Forming a coalition in Oregon to raise state funding for higher ed

From Evan Bowman, HELU Vice Chair and Delegate from AFSCME Local 328 Oregon

Out here in Oregon we have pretty much acknowledged that federal funding for higher education is a non-starter. Chronic underfunding of our public institutions has and continues to degrade the ability to perform our work. Therefore, organizing has begun for an in-person summit in summer 2025 to bring union pressure to make a change. Specifically, we want to focus on the Oregon state legislature to pass a bill to increase state taxes to not just fill in for federal funding, but fully fund higher education. Tentatively called A Millionaire’s Tax for Higher Ed Labor Oregon, the funding would make it possible to hire workers, pay salaries, adapt physical plants to climate change and maintain infrastructure. 

The idea sprung from a conversation at the HELU founding convention in May 2024 with Oregon AFT President Ariana Jacob. I am a rank and file AFSCME activist and board member at Local 328 at OHSU. We are both HELU Delegates and between the two of us, we know a lot about the crisis facing faculty, staff and other workers across higher ed and are also in a position to take action in Oregon. A few months later, with HELU’s “wall to wall” mission in mind, we brought out a speaker from the Massachusetts Teachers Association, a state where a millionaires’ tax for higher education and transportation had passed, gathered a group to attend and decided to try the same thing for Oregon.

That was October 2024. Oregon higher ed has been operating under austerity for decades, but in 2025 the Trump administration’s direct attacks on higher ed are as sweeping as the attacks on federal workers and programs. As these attacks increase, many unions are turning inwards, absorbed in their own fights about protecting their own people. Not surprisingly, as we plan this summit, we are seeing that it is a challenge to get people to show solidarity for someone else’s fight. A coalition requires unions to reverse this and turn outward instead. But it’s not a transactional thing. You don’t show solidarity with someone because you expect something later on. You do it because it is the right thing now. 

HELU is playing a “hub” role here, establishing a center around which labor unions and labor-friendly organizations can relate to each other. In January, Ian Gavigan, HELU’s National Director, came out to facilitate this coalition-building. HELU is also doing this in other states like Arizona, Michigan and Minnesota, around different goals. 

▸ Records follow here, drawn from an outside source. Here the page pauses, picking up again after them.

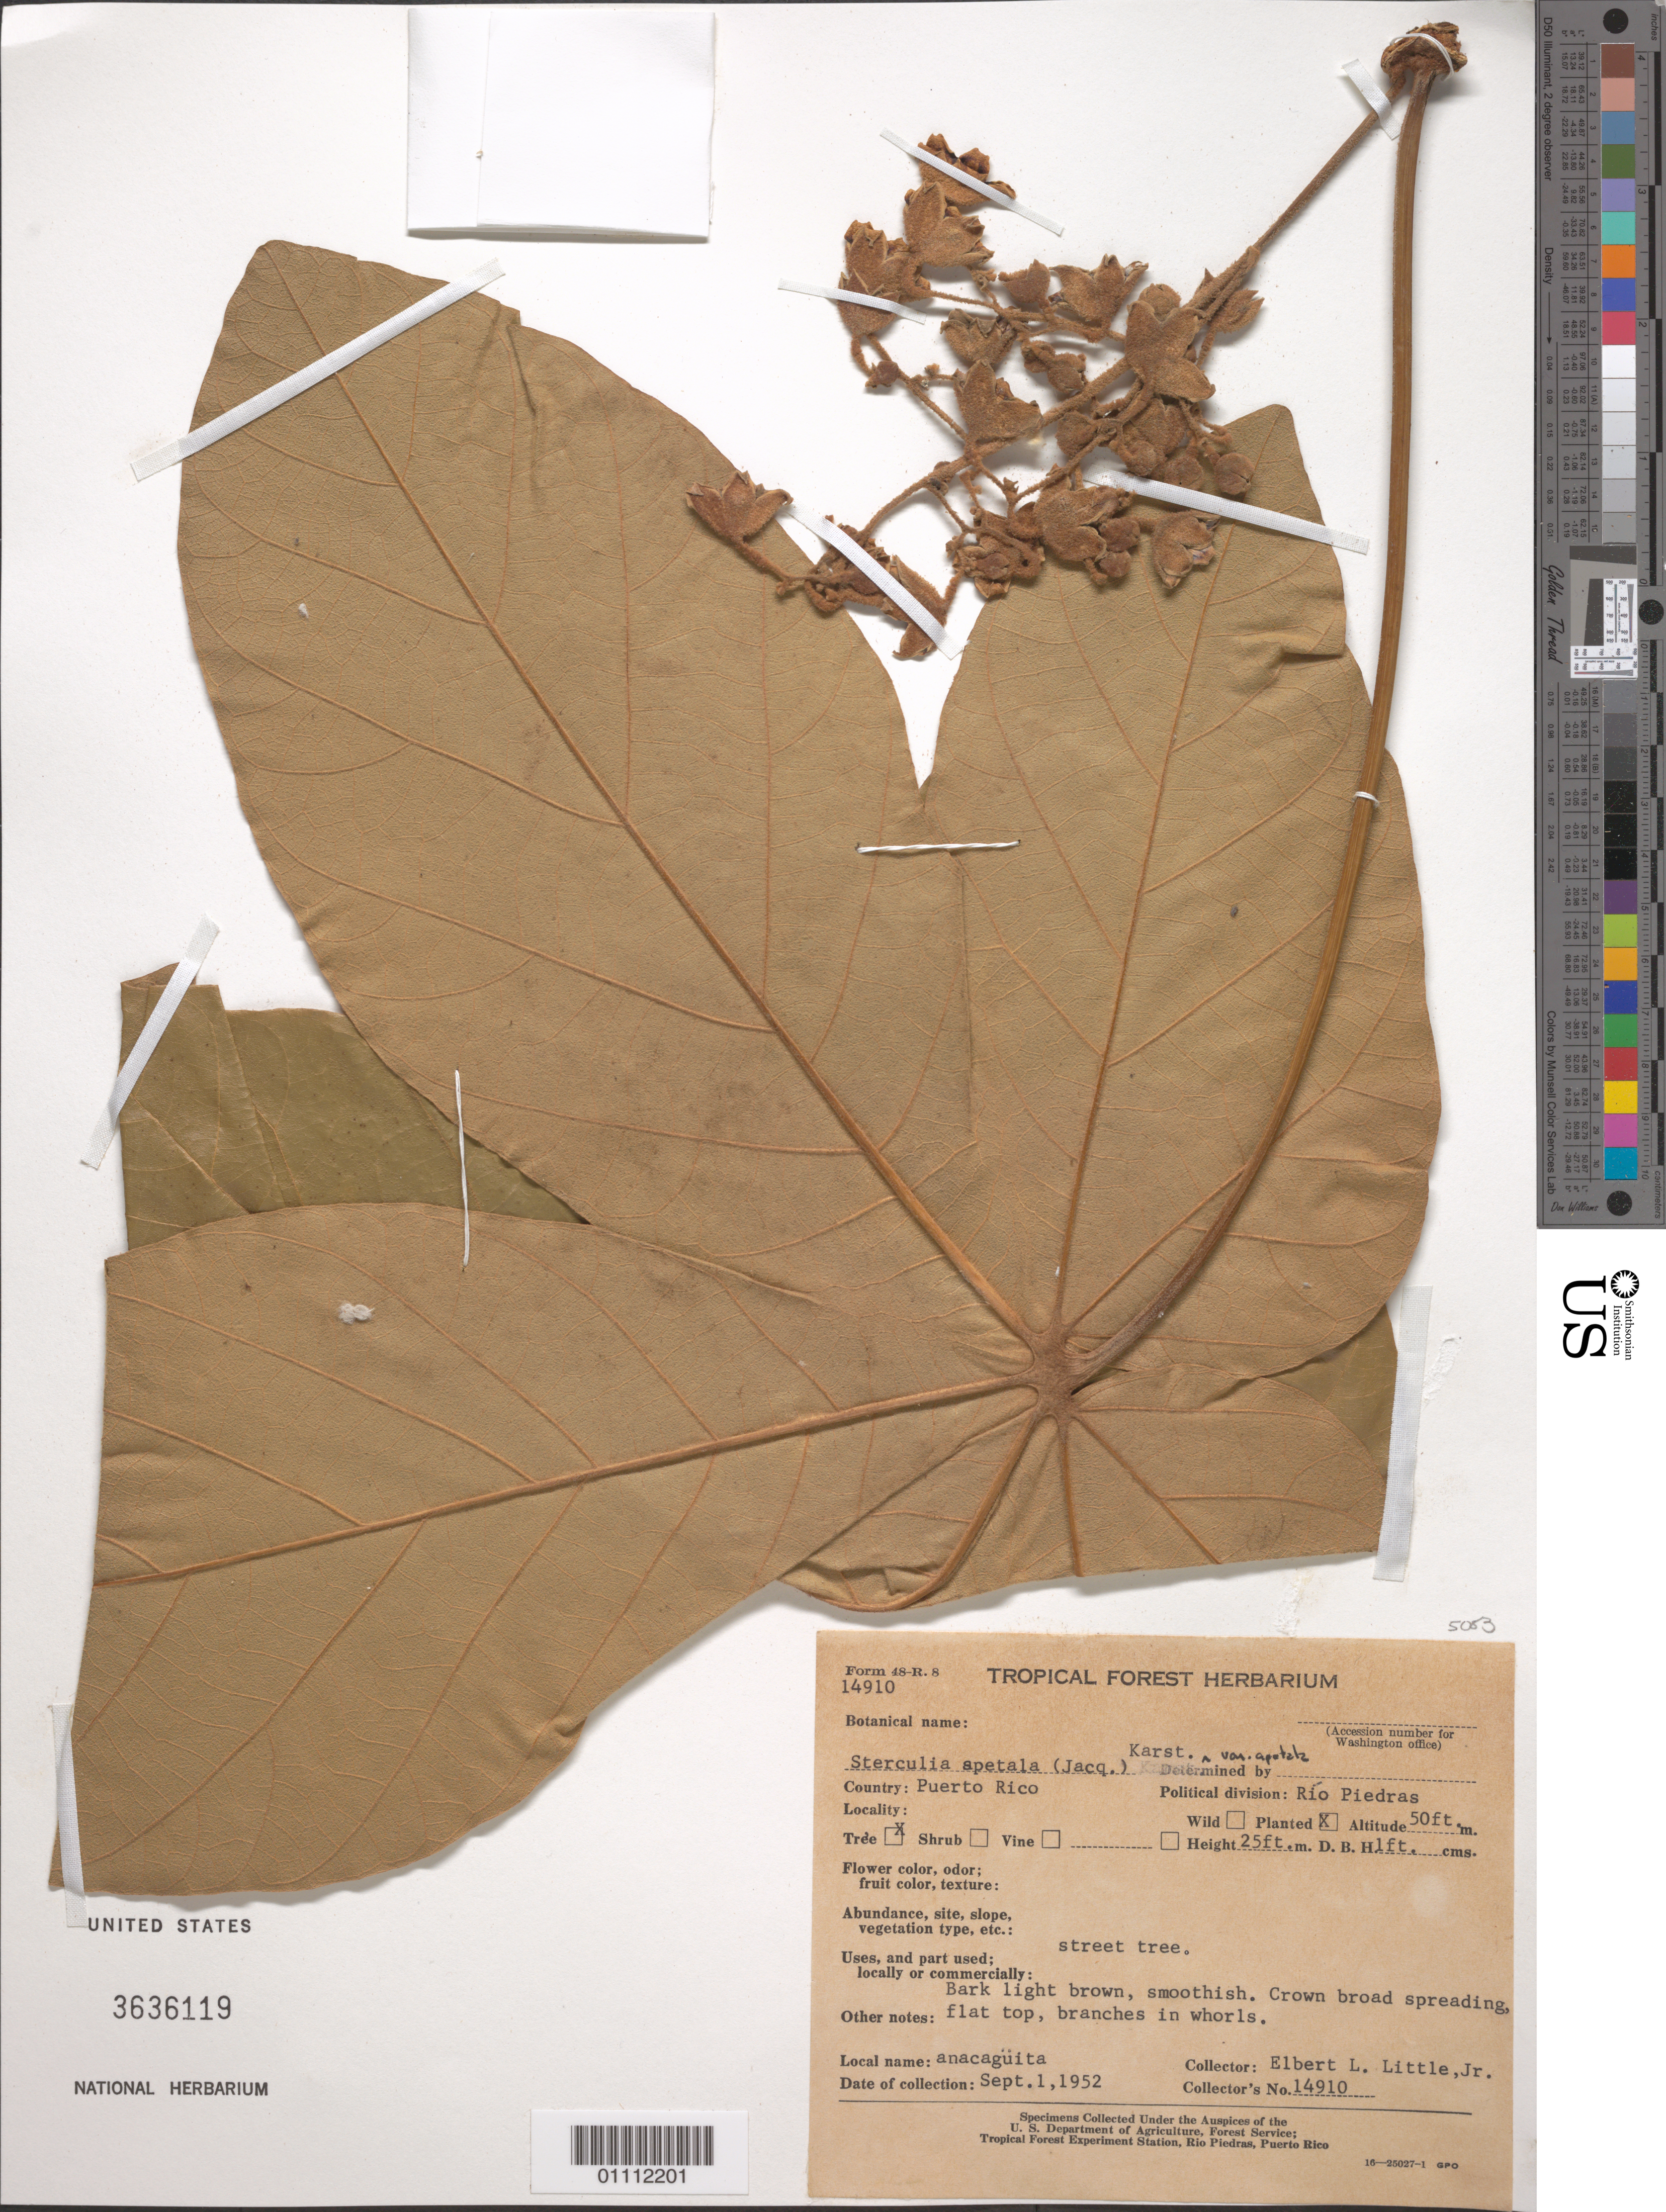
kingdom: Plantae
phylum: Tracheophyta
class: Magnoliopsida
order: Malvales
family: Malvaceae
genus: Sterculia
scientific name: Sterculia apetala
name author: (Jacq.) H. Karst.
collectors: E. L. Little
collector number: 14910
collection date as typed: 01 Sep 1952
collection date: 1952-09-01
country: Puerto Rico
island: Puerto Rico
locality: Río Piedras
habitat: Street tree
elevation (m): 15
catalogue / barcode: US 3636119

Oregon’s University system includes seven public universities (Eastern Oregon University, Oregon Institute of Technology, Oregon State University, Portland State University, Southern Oregon University, the University of Oregon and Western Oregon University) and one public academic health center (Oregon Health & Science University). There are different local unions at each one of these. In addition, Oregon has 17 community colleges, some of which are represented by the Oregon Education Association and some by Oregon AFT.   The faculty at private non-profit colleges are not unionized.  A tax increase to fully fund higher ed by the State of Oregon (rather than depending on federal funds at all) would be shared across all of these and benefit thousands of workers, to say nothing of students and the general public. Our challenge is to bring all of these, their locals and their constituencies, into a coalition.